Oracle is working with three partners to offer a system by this summer -- Infinite Peripherals dominates the Apple credit card hardware side, Infogain provides backend integration, and Touch2 Systems makes the device software. Touch2's expertise is significant because that company made Apple's own software and is considering versions for other platforms, according to CEO and former Apple employee David Francis. The software can be used for other functions beside virtual checkout, such as paging a manager or processing discounts and returns, he notes.
Dorf, in addition to his Oracle job, co-chairs a mobile retailing committee in the National Retail Federation's Association for Retail Technology Standards. The committee formed last November and is currently writing a blueprint for marketing, commerce, and operations. That should also be ready this summer followed by an examination of whether new standards are necessary, he says.

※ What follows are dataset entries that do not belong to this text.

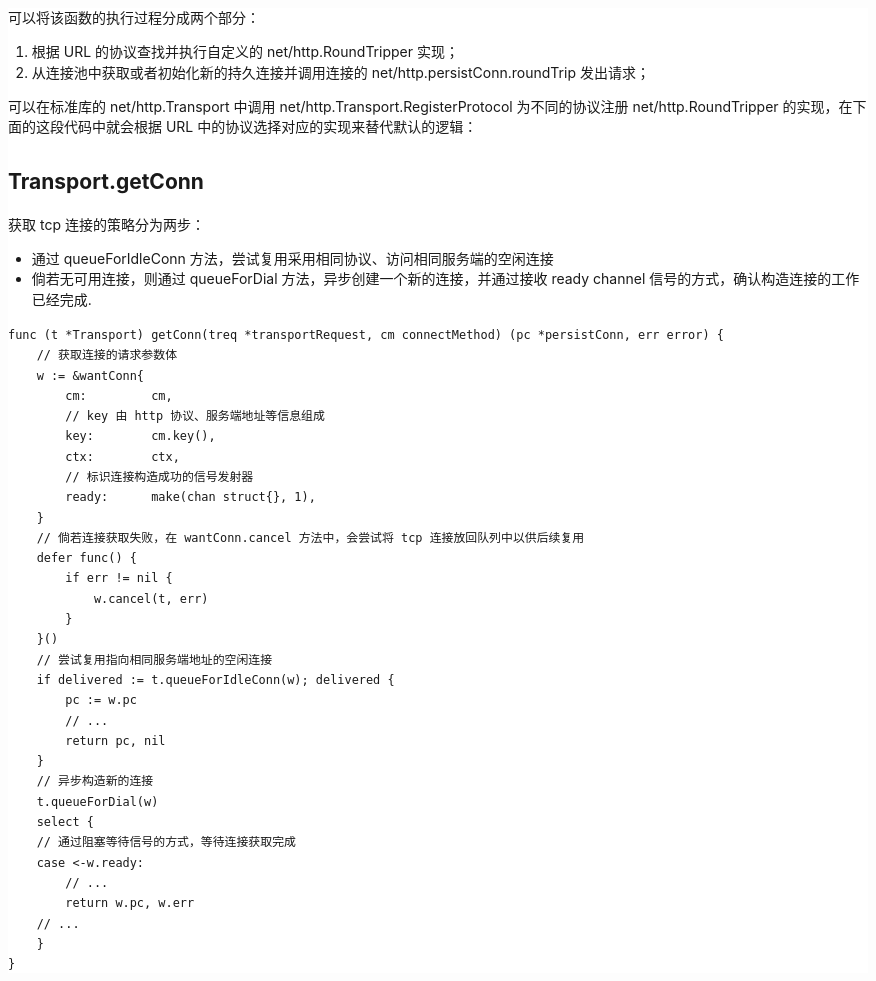  可以将该函数的执行过程分成两个部分：

1. 根据 URL 的协议查找并执行自定义的 net/http.RoundTripper 实现；
2. 从连接池中获取或者初始化新的持久连接并调用连接的 net/http.persistConn.roundTrip 发出请求；

可以在标准库的 net/http.Transport 中调用 net/http.Transport.RegisterProtocol 为不同的协议注册 net/http.RoundTripper 的实现，在下面的这段代码中就会根据 URL 中的协议选择对应的实现来替代默认的逻辑：



## Transport.getConn



获取 tcp 连接的策略分为两步：

- 通过 queueForIdleConn 方法，尝试复用采用相同协议、访问相同服务端的空闲连接
- 倘若无可用连接，则通过 queueForDial 方法，异步创建一个新的连接，并通过接收 ready channel 信号的方式，确认构造连接的工作已经完成.

```
func (t *Transport) getConn(treq *transportRequest, cm connectMethod) (pc *persistConn, err error) {
    // 获取连接的请求参数体
    w := &wantConn{
        cm:         cm,
        // key 由 http 协议、服务端地址等信息组成
        key:        cm.key(),
        ctx:        ctx,
        // 标识连接构造成功的信号发射器
        ready:      make(chan struct{}, 1),
    }
    // 倘若连接获取失败，在 wantConn.cancel 方法中，会尝试将 tcp 连接放回队列中以供后续复用
    defer func() {
        if err != nil {
            w.cancel(t, err)
        }
    }()
    // 尝试复用指向相同服务端地址的空闲连接
    if delivered := t.queueForIdleConn(w); delivered {
        pc := w.pc
        // ...
        return pc, nil
    }
    // 异步构造新的连接
    t.queueForDial(w)
    select {
    // 通过阻塞等待信号的方式，等待连接获取完成
    case <-w.ready:
        // ...
        return w.pc, w.err
    // ...
    }
}
```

How important is this to actual retailers? It's hard to gauge the exclusivity factor by what happens in Apple Stores, because Apple already possessed exclusivity before deploying mobile checkout. Consultant Paula Rosenblum, of Retail Systems Research, has 20 years of experience as an industry technology executive and says that factor is real.
"Retailers left to their own devices would just have cash registers and nothing more... they had the edge on you," she says. Now that's changing. "For the first time, the consumer is pushing technology to the retailers. The customer comes in the store and she's got more technology in her hand than the retailer does. Idle hands are the devil's tools. You'll do a price check."
That alone is a good reason for retailers to use mobile checkout -- they want to make sales as quickly as possible even if the current economy already eliminates long counter lines.
So, while Apple may have a sublime monopoly on gadgets, its retail technology is available to the world.